Exercise instructions: Transcribe exactly the lines that fall between the one holding "1250C983 1256 988" and the one holding "71C498 157 484", inclusive, from the entries below.

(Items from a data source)
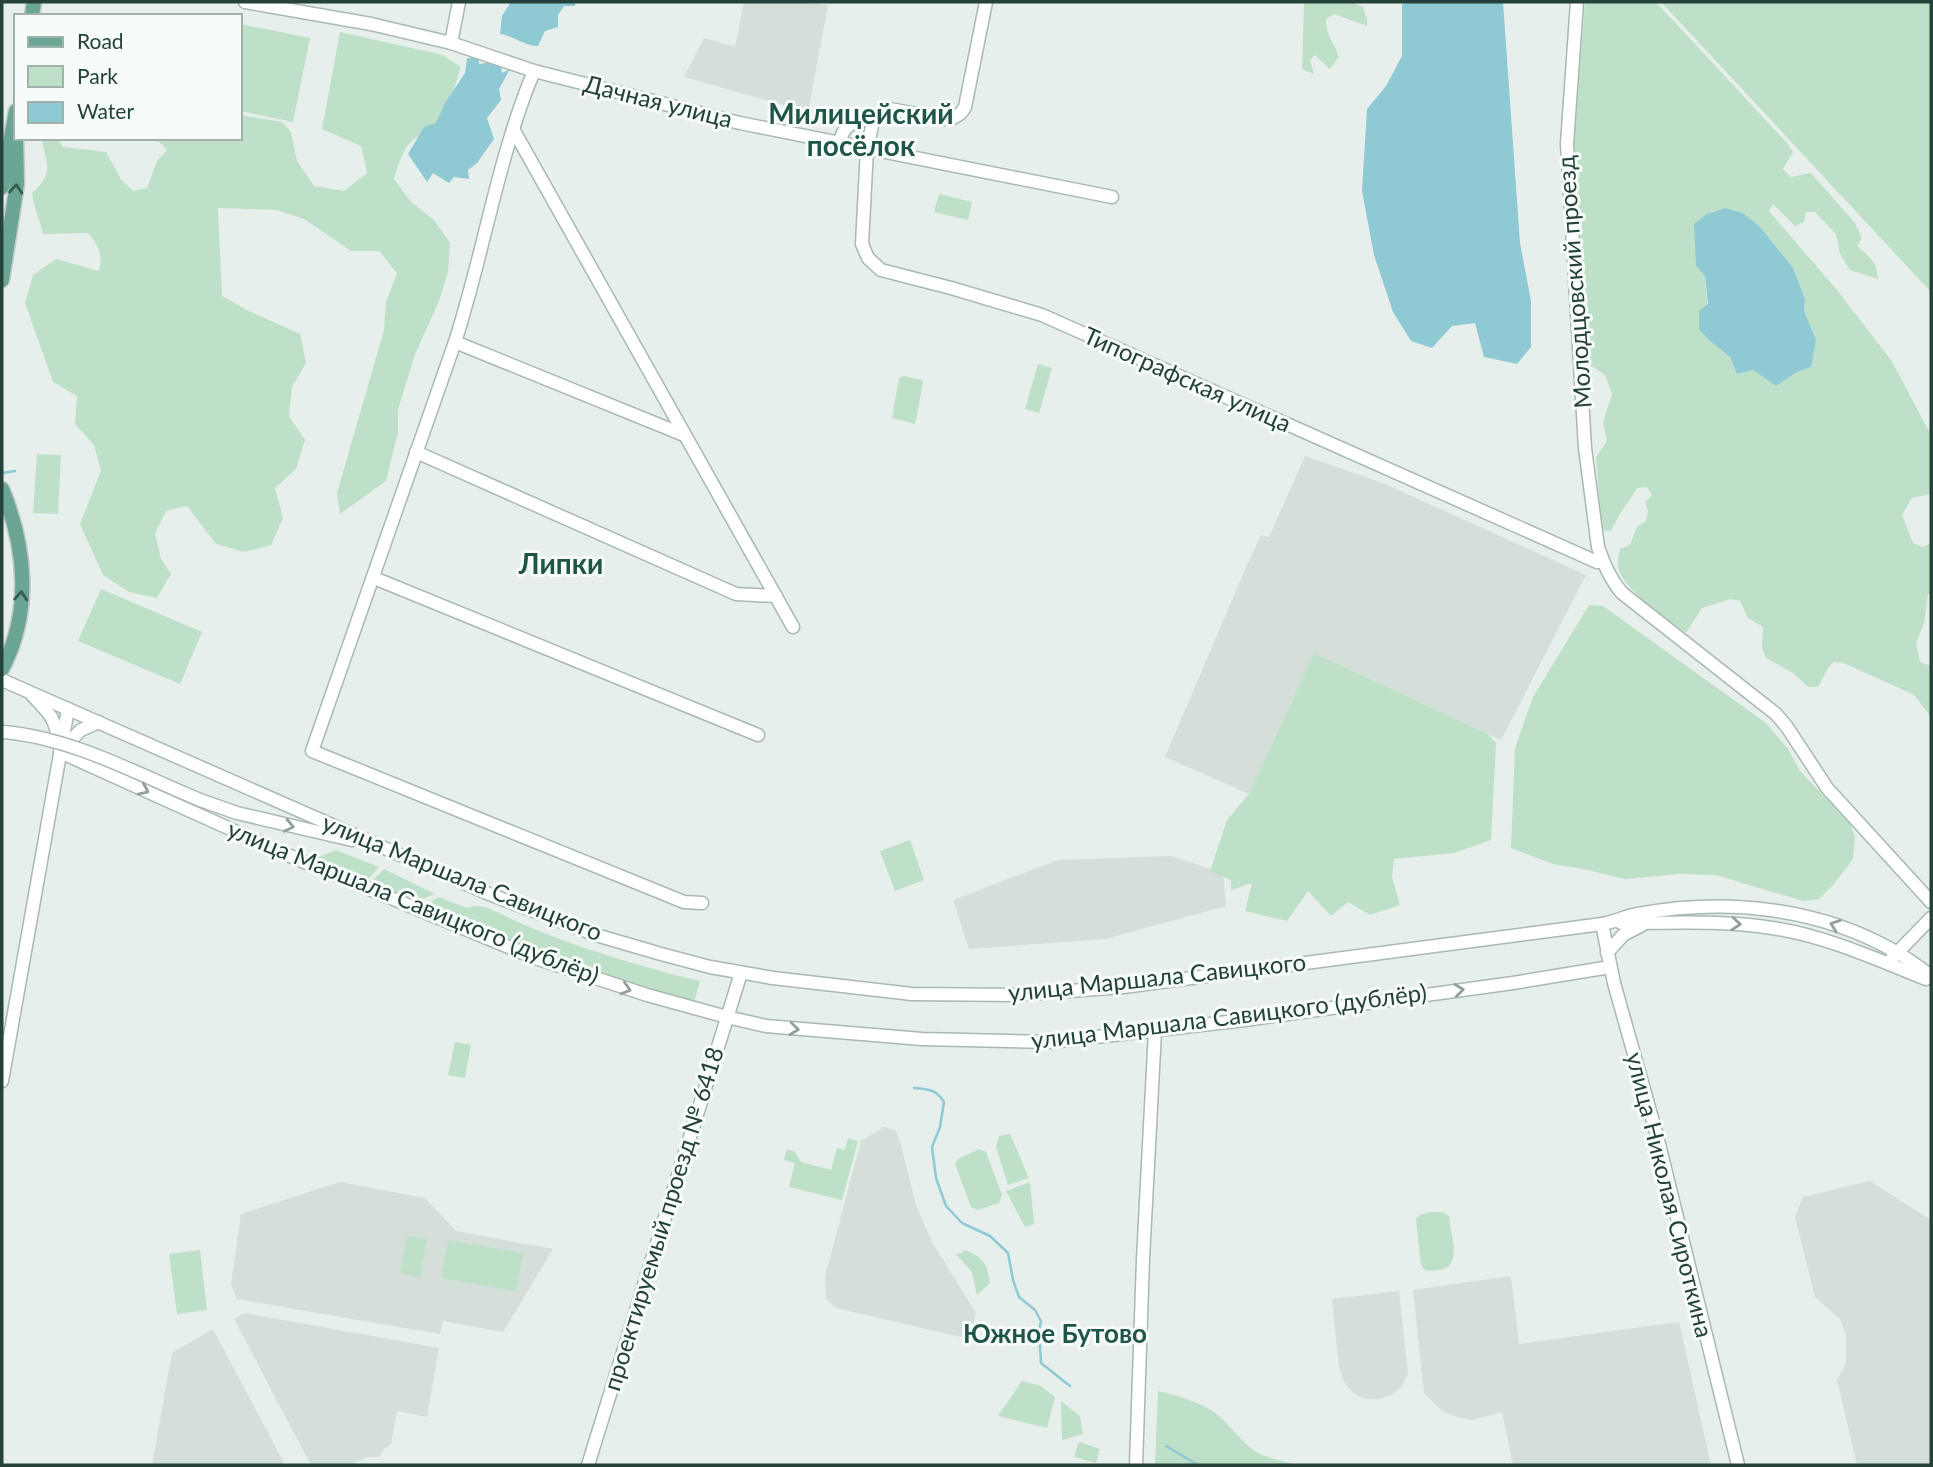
<svg xmlns="http://www.w3.org/2000/svg" width="1933" height="1467" font-family="Lato,sans-serif">
  <style>
    .built { fill: #d4dfda }
    .green { fill: #bfe0c8; fill-rule: evenodd }
    .water { fill: #8ec9d4 }
    .lines { fill: none; stroke-linecap: round; stroke-linejoin: round }
    .stream { stroke: #8ec9d4; stroke-width: 2.5 }
    .minor-casing { stroke: #a8b8b2; stroke-width: 15 }
    .major-casing { stroke: #c2cac8; stroke-width: 17 }
    .minor { stroke: #fff; stroke-width: 12 }
    .major { stroke: #6aa596; stroke-width: 14 }
    .minor-bridge-casing { stroke: #a8b8b2; stroke-width: 15; stroke-linecap: butt }
    .minor-bridge { stroke: #fff; stroke-width: 12 }
    .oneway { stroke: #365b51 }
    .oneway2 { stroke: #92a09c }
    .labels { text-anchor: middle; stroke-width: 6; stroke-linejoin: round; paint-order: stroke }
    .street-label { font-size: 24px; fill: #24423a; stroke: #f7fbf9 }
    .neighbourhood-label { font-size: 26px; font-weight: bold; fill: #1f5548; stroke: #f7fbf9 }
    .quarter-label { font-size: 28px; font-weight: bold; fill: #1f5548; stroke: #f7fbf9 }
  </style>
  <rect width="100%" height="100%" fill="#e6efeb"/>
  <!-- built -->
  <g class="built">
    <polygon points="744,2 797,2 828,5 808,112 684,77 704,38 735,47"/>
    <polygon points="1305,456 1383,483 1586,575 1501,740 1314,653 1249,794 1165,757 1247,565 1261,535 1269,537"/>
    <polygon points="1171,856 1223,873 1226,906 1105,939 969,949 953,900 1058,860"/>
    <polygon points="884,1127 895,1130 899,1138 916,1205 932,1242 976,1313 972,1330 961,1337 836,1308 826,1299 825,1277 861,1141"/>
    <polygon points="1870,1181 1931,1220 1931,1465 1857,1465 1837,1380 1846,1363 1846,1336 1840,1319 1815,1297 1795,1217 1803,1197"/>
    <polygon points="340,1182 425,1198 456,1231 553,1249 503,1332 443,1321 440,1334 237,1299 231,1284 241,1214"/>
    <polygon points="1511,1276 1519,1344 1679,1322 1711,1465 1513,1465 1502,1412 1471,1420 1457,1417 1442,1411 1424,1393 1413,1290"/>
    <polygon points="1399,1291 1408,1373 1402,1386 1392,1395 1379,1399 1365,1399 1353,1393 1344,1382 1339,1367 1332,1299"/>
    <polygon points="244,1313 439,1348 427,1417 397,1411 391,1444 385,1448 379,1457 366,1457 350,1465 311,1465 234,1319"/>
    <polygon points="213,1329 285,1465 152,1465 172,1353"/>
  </g>
  <!-- green -->
  <g class="green">
    <path d="M1304 2H1323L1328 4 1329 2H1350L1363 7 1367 19V26L1334 14 1326 19C1326 37 1334 41 1339 57L1330 69 1315 55 1310 60 1314 74 1302 69Z"/>
    <path d="M1585 2H1656L1787 143 1793 152 1783 169 1791 177 1811 173 1855 223 1862 238 1857 246C1870 257 1877 262 1878 279L1850 270 1840 254 1836 234 1815 212H1806L1804 222 1795 226 1773 204 1769 211 1837 290 1891 360 1931 435 1930 494 1912 498 1902 515 1913 543 1923 547 1931 543V594H1928L1924 624 1916 643 1920 662 1931 666V717L1914 695 1844 663 1834 662C1825 669 1824 678 1818 687H1808L1793 673 1766 658 1762 648 1763 627 1748 618 1740 601 1731 599 1702 608 1686 633C1668 622 1621 588 1618 566 1618 561 1619 554 1620 549L1630 545 1637 527 1646 521 1648 511 1645 502 1652 495 1647 487 1637 488C1628 504 1619 513 1611 531L1602 530 1596 457 1607 441 1603 422 1612 394 1605 375 1589 364 1574 142ZM1725 208 1743 213 1793 268 1805 299 1804 311 1811 367 1797 372 1776 386 1753 370 1737 374 1730 357 1710 341 1705 276 1696 266V251L1707 214Z"/>
    <polygon points="1661,2 1931,2 1931,292"/>
    <polygon points="240,24 310,38 293,122 240,111"/>
    <path d="M340 32 443 55 461 67 449 104 437 130C407 135 402 152 394 179L411 202 434 220 450 243 448 272 439 301 415 354 398 410V432L386 481 340 514 337 493 384 330 386 302 397 273 379 251H351L304 219 277 210 218 208 222 296 247 310 300 334 306 363 292 387 289 416 305 440 296 469 275 488 283 518 271 545 244 552 216 544 187 506 166 511 155 533 161 559 171 574 157 598 129 592 103 575 80 524 101 471 94 445 75 424 77 396 53 382 25 303 33 275 56 259 99 271C103 255 99 246 88 233L43 234C40 220 34 208 32 193 53 174 48 167 42 142L49 138H57L63 147 106 152 121 179 133 191 147 188 157 161 167 150 155 138H240V115L282 122 291 132 297 161 314 186 344 191 367 173 361 146 322 129Z"/>
    <polygon points="939,194 972,202 968,220 934,212"/>
    <polygon points="1038,364 1052,368 1039,413 1025,409"/>
    <polygon points="903,376 922,380 923,383 915,424 892,418 899,378"/>
    <polygon points="37,454 61,455 58,514 33,513"/>
    <polygon points="101,589 202,632 180,684 78,641"/>
    <polygon points="1589,605 1603,606 1766,723 1788,749 1800,771 1850,824 1855,837 1853,859 1834,884 1819,899 1803,901 1716,875 1679,874 1625,879 1583,869 1553,864 1511,848 1515,748 1533,697"/>
    <polygon points="1314,653 1488,734 1496,743 1491,840 1454,853 1394,859 1392,877 1400,905 1370,915 1348,902 1331,916 1308,891 1287,921 1245,911 1252,883 1231,890 1231,880 1210,871 1227,820 1249,794"/>
    <polygon points="910,840 924,880 895,891 880,851"/>
    <polygon points="336,850 379,867 368,879 316,858"/>
    <polygon points="384,869 435,894 417,901 372,881"/>
    <path d="M439 897 467 908C482 901 500 914 513 920 572 946 637 966 700 981L694 1002C601 978 514 943 425 905Z"/>
    <polygon points="455,1042 471,1045 465,1078 448,1075"/>
    <polygon points="1010,1134 1029,1178 1008,1185 996,1147 999,1136"/>
    <polygon points="848,1138 858,1141 842,1200 789,1187 795,1163 784,1160 787,1149 795,1152 801,1162 831,1170 837,1148 845,1150"/>
    <polygon points="979,1149 986,1152 1002,1195 999,1203 978,1210 971,1207 955,1164 958,1159"/>
    <polygon points="1030,1182 1034,1224 1025,1227 1006,1191"/>
    <path d="M1431 1212H1443L1449 1216C1452 1243 1466 1275 1425 1270L1421 1265 1416 1219 1420 1215Z"/>
    <polygon points="407,1236 427,1239 420,1277 400,1273"/>
    <polygon points="448,1240 523,1253 516,1291 441,1278"/>
    <polygon points="200,1250 207,1310 177,1314 169,1254"/>
    <path d="M964 1250C983 1256 988 1265 990 1283L977 1295 972 1272 956 1254 962 1253Z"/>
    <polygon points="1022,1381 1041,1386 1055,1397 1047,1428 998,1416"/>
    <path d="M1158 1391C1179 1396 1202 1402 1219 1416 1232 1427 1240 1441 1255 1451 1268 1459 1282 1460 1296 1465H1155Z"/>
    <polygon points="1061,1401 1080,1416 1083,1434 1062,1440"/>
    <polygon points="1079,1442 1100,1449 1096,1463 1074,1457"/>
  </g>
  <!-- water -->
  <g class="water">
    <path d="M511 2H575V6H564L558 15V27L545 31 538 46C524 46 514 36 500 34L502 16Z"/>
    <polygon points="1405,2 1503,2 1520,243 1531,301 1531,347 1517,364 1484,357 1475,323 1452,326 1432,348 1411,341 1393,312 1374,255 1362,191 1367,109 1386,86 1402,56 1402,5"/>
    <polygon points="467,58 479,58 479,64 494,62 501,66 502,73 510,69 499,89 501,100 487,118 494,139 477,163 468,170 469,179 454,177 449,183 433,173 427,182 408,154 424,127 436,123 445,103 465,73"/>
    <polygon points="1725,208 1743,213 1759,226 1793,268 1805,299 1804,311 1816,340 1811,367 1797,372 1776,386 1753,370 1737,374 1730,357 1710,341 1699,329 1699,311 1708,304 1705,276 1696,266 1694,224 1707,214"/>
  </g>
  <g class="lines">
    <!-- stream -->
    <g class="stream">
      <polyline points="2,473 15,471"/>
      <path d="M914 1088C929 1089 937 1090 944 1102L940 1127 932 1147 936 1178 946 1206 962 1223 990 1236 1008 1253 1013 1280 1019 1297 1035 1310 1041 1321 1039 1331 1041 1363 1070 1386"/>
      <polyline points="1166,1446 1198,1465"/>
    </g>
    <!-- minor casing -->
    <g class="minor-casing">
      <g id="minor">
        <polyline points="245,2 371,24 451,43 534,71 740,123 1112,197"/>
        <path d="M1577 2 1567 144 1585 448 1598 547C1604 564 1610 579 1622 593L1776 714 1787 727 1827 788 1931 902"/>
        <polyline points="451,43 459,2"/>
        <path d="M534 71C498 157 484 252 455 342L312 751 684 902 702 903"/>
        <polyline points="874,117 867,149 862,244 868,258 881,270 951,288 1042,315 1597,562 1603,562"/>
        <polyline points="513,129 793,627"/>
        <path d="M840 142C844 120 859 123 875 116 881 113 882 110 890 109L944 119C954 119 960 116 965 107L986 2"/>
        <polyline points="455,342 684,435"/>
        <polyline points="416,452 736,594 776,596"/>
        <polyline points="374,578 758,735"/>
        <path d="M2 680 489 894 596 935 661 954 710 967 773 978 912 994 1017 995 1123 987 1602 924C1614 922 1626 916 1638 914 1726 898 1818 907 1896 952 1909 959 1920 968 1931 976"/>
        <path d="M32 695C48 712 56 718 58 741"/>
        <polyline points="62,749 81,730 99,722"/>
        <polyline points="60,752 290,856 535,958 647,995 727,1017 766,1026 922,1039 1052,1042 1245,1020 1513,983 1610,967"/>
        <polyline points="200,800 237,813 352,840"/>
        <path d="M1621 923C1671 923 1721 920 1772 928 1826 936 1876 959 1926 979"/>
        <polyline points="1602,924 1614,983 1657,1136 1738,1465"/>
        <polyline points="1607,953 1623,935 1642,925"/>
        <polyline points="1892,958 1931,918"/>
        <polyline points="2,1081 68,709"/>
        <polyline points="588,1465 741,973"/>
        <polyline points="1136,1465 1143,1259 1155,1031"/>
      </g>
    </g>
    <!-- major casing -->
    <g class="major-casing">
      <g id="major">
        <polyline points="32,16 34,2"/>
        <polyline points="2,187 16,111"/>
        <polyline points="2,280 17,184 16,138"/>
        <path d="M2 489C26 547 32 612 2 669"/>
      </g>
    </g>
    <!-- minor -->
    <use href="#minor" class="minor"/>
    <!-- major -->
    <use href="#major" class="major"/>
    <!-- minor-bridge casing -->
    <g class="minor-bridge-casing">
      <path id="minor-bridge" d="M2 732C71 737 137 774 200 800"/>
    </g>
    <!-- minor-bridge -->
    <use href="#minor-bridge" class="minor-bridge"/>
  </g>
  <!-- one-way arrows -->
  <defs><path id="oneway-chevron" d="M-2-3.5L2.5 0L-2 3.5" fill="none" stroke-width="1.6" stroke-linecap="round" stroke-linejoin="round" transform="scale(1.75)"/></defs>
  <g class="oneway">
    <use href="#oneway-chevron" transform="translate(16 189) rotate(-85)"/>
    <use href="#oneway-chevron" transform="translate(21 596) rotate(-86)"/>
  </g>
  <g class="oneway2">
    <use href="#oneway-chevron" transform="translate(144 790) rotate(24)"/>
    <use href="#oneway-chevron" transform="translate(289 826) rotate(13)"/>
    <use href="#oneway-chevron" transform="translate(1736 924) rotate(5)"/>
    <use href="#oneway-chevron" transform="translate(1835 925) rotate(-160)"/>
    <use href="#oneway-chevron" transform="translate(626 989) rotate(17)"/>
    <use href="#oneway-chevron" transform="translate(1459 990) rotate(-7)"/>
    <use href="#oneway-chevron" transform="translate(794 1029) rotate(6)"/>
  </g>
  <g class="labels">
    <!-- street labels -->
    <g class="street-label">
      <text transform="translate(658 102) rotate(14)" y="8">Дачная улица</text>
      <text transform="translate(1575 282) rotate(-94)" y="8">Молодцовский проезд</text>
      <text transform="translate(1187 380) rotate(24)" y="8">Типографская улица</text>
      <text transform="translate(462 878) rotate(22)" y="8">улица Маршала Савицкого</text>
      <text transform="translate(413 903) rotate(22)" y="8">улица Маршала Савицкого (дублёр)</text>
      <text transform="translate(1157 978) rotate(-6)" y="8">улица Маршала Савицкого</text>
      <text transform="translate(1229 1017) rotate(-7)" y="8">улица Маршала Савицкого (дублёр)</text>
      <text transform="translate(1669 1195) rotate(76)" y="8">улица Николая Сироткина</text>
      <text transform="translate(664 1219) rotate(-73)" y="8">проектируемый проезд № 6418</text>
    </g>
    <!-- neighbourhood labels -->
    <g class="neighbourhood-label">
      <text x="1055" y="1343">Южное Бутово</text>
    </g>
    <!-- quarter labels -->
    <g class="quarter-label">
      <text x="861" y="124">Милицейский<tspan x="861" dy="32">посёлок</tspan></text>
      <text x="561" y="574">Липки</text>
    </g>
  </g>
  <!-- border -->
  <rect width="1933" height="1467" fill="none" stroke="#24423a" stroke-width="7"/>
  <!-- legend -->
  <rect x="14" y="14" width="228" height="126" fill="#f7fbf9" stroke="#a3b1ad" stroke-width="2"/>
  <rect x="28" y="37" width="35" height="10" fill="#6aa596" stroke="#a3b1ad" stroke-width="2"/>
  <text x="77" y="49" font-size="21" fill="#24423a">Road</text>
  <rect x="28" y="66" width="35" height="21" fill="#bfe0c8" stroke="#a3b1ad" stroke-width="2"/>
  <text x="77" y="84" font-size="21" fill="#24423a">Park</text>
  <rect x="28" y="102" width="35" height="21" fill="#8ec9d4" stroke="#a3b1ad" stroke-width="2"/>
  <text x="77" y="119" font-size="21" fill="#24423a">Water</text>
</svg>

Result of the task:
    <path d="M964 1250C983 1256 988 1265 990 1283L977 1295 972 1272 956 1254 962 1253Z"/>
    <polygon points="1022,1381 1041,1386 1055,1397 1047,1428 998,1416"/>
    <path d="M1158 1391C1179 1396 1202 1402 1219 1416 1232 1427 1240 1441 1255 1451 1268 1459 1282 1460 1296 1465H1155Z"/>
    <polygon points="1061,1401 1080,1416 1083,1434 1062,1440"/>
    <polygon points="1079,1442 1100,1449 1096,1463 1074,1457"/>
  </g>
  <!-- water -->
  <g class="water">
    <path d="M511 2H575V6H564L558 15V27L545 31 538 46C524 46 514 36 500 34L502 16Z"/>
    <polygon points="1405,2 1503,2 1520,243 1531,301 1531,347 1517,364 1484,357 1475,323 1452,326 1432,348 1411,341 1393,312 1374,255 1362,191 1367,109 1386,86 1402,56 1402,5"/>
    <polygon points="467,58 479,58 479,64 494,62 501,66 502,73 510,69 499,89 501,100 487,118 494,139 477,163 468,170 469,179 454,177 449,183 433,173 427,182 408,154 424,127 436,123 445,103 465,73"/>
    <polygon points="1725,208 1743,213 1759,226 1793,268 1805,299 1804,311 1816,340 1811,367 1797,372 1776,386 1753,370 1737,374 1730,357 1710,341 1699,329 1699,311 1708,304 1705,276 1696,266 1694,224 1707,214"/>
  </g>
  <g class="lines">
    <!-- stream -->
    <g class="stream">
      <polyline points="2,473 15,471"/>
      <path d="M914 1088C929 1089 937 1090 944 1102L940 1127 932 1147 936 1178 946 1206 962 1223 990 1236 1008 1253 1013 1280 1019 1297 1035 1310 1041 1321 1039 1331 1041 1363 1070 1386"/>
      <polyline points="1166,1446 1198,1465"/>
    </g>
    <!-- minor casing -->
    <g class="minor-casing">
      <g id="minor">
        <polyline points="245,2 371,24 451,43 534,71 740,123 1112,197"/>
        <path d="M1577 2 1567 144 1585 448 1598 547C1604 564 1610 579 1622 593L1776 714 1787 727 1827 788 1931 902"/>
        <polyline points="451,43 459,2"/>
        <path d="M534 71C498 157 484 252 455 342L312 751 684 902 702 903"/>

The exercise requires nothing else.